Provided data:
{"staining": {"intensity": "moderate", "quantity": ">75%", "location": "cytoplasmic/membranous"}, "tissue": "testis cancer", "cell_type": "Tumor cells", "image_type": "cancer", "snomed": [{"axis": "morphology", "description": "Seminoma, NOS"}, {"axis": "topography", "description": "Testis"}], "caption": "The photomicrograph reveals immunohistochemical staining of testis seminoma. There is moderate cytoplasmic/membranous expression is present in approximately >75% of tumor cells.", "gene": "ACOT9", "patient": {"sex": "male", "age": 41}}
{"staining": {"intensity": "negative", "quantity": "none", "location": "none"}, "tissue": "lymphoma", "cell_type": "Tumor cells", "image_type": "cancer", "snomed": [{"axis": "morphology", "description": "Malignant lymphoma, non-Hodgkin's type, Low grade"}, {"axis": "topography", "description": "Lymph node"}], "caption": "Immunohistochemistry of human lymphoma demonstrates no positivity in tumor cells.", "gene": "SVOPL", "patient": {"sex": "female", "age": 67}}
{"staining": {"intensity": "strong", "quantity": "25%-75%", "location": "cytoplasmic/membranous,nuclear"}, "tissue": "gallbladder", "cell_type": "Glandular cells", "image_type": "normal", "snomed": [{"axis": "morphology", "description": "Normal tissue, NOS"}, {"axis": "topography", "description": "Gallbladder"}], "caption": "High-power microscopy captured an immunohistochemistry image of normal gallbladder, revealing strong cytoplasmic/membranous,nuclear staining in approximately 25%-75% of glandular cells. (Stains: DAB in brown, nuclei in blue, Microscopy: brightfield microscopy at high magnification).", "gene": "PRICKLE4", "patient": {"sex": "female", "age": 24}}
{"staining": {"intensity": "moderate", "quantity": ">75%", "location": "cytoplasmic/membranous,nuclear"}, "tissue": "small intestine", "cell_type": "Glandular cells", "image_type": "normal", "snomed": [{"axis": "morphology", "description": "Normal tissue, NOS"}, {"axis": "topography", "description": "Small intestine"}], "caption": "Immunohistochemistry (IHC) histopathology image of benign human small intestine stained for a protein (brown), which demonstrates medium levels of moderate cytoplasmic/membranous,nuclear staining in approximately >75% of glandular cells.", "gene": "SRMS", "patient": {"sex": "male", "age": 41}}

How to complete this task:
Return every line of the data unchanged.

Task output:
{"staining": {"intensity": "moderate", "quantity": ">75%", "location": "cytoplasmic/membranous"}, "tissue": "testis cancer", "cell_type": "Tumor cells", "image_type": "cancer", "snomed": [{"axis": "morphology", "description": "Seminoma, NOS"}, {"axis": "topography", "description": "Testis"}], "caption": "The photomicrograph reveals immunohistochemical staining of testis seminoma. There is moderate cytoplasmic/membranous expression is present in approximately >75% of tumor cells.", "gene": "ACOT9", "patient": {"sex": "male", "age": 41}}
{"staining": {"intensity": "negative", "quantity": "none", "location": "none"}, "tissue": "lymphoma", "cell_type": "Tumor cells", "image_type": "cancer", "snomed": [{"axis": "morphology", "description": "Malignant lymphoma, non-Hodgkin's type, Low grade"}, {"axis": "topography", "description": "Lymph node"}], "caption": "Immunohistochemistry of human lymphoma demonstrates no positivity in tumor cells.", "gene": "SVOPL", "patient": {"sex": "female", "age": 67}}
{"staining": {"intensity": "strong", "quantity": "25%-75%", "location": "cytoplasmic/membranous,nuclear"}, "tissue": "gallbladder", "cell_type": "Glandular cells", "image_type": "normal", "snomed": [{"axis": "morphology", "description": "Normal tissue, NOS"}, {"axis": "topography", "description": "Gallbladder"}], "caption": "High-power microscopy captured an immunohistochemistry image of normal gallbladder, revealing strong cytoplasmic/membranous,nuclear staining in approximately 25%-75% of glandular cells. (Stains: DAB in brown, nuclei in blue, Microscopy: brightfield microscopy at high magnification).", "gene": "PRICKLE4", "patient": {"sex": "female", "age": 24}}
{"staining": {"intensity": "moderate", "quantity": ">75%", "location": "cytoplasmic/membranous,nuclear"}, "tissue": "small intestine", "cell_type": "Glandular cells", "image_type": "normal", "snomed": [{"axis": "morphology", "description": "Normal tissue, NOS"}, {"axis": "topography", "description": "Small intestine"}], "caption": "Immunohistochemistry (IHC) histopathology image of benign human small intestine stained for a protein (brown), which demonstrates medium levels of moderate cytoplasmic/membranous,nuclear staining in approximately >75% of glandular cells.", "gene": "SRMS", "patient": {"sex": "male", "age": 41}}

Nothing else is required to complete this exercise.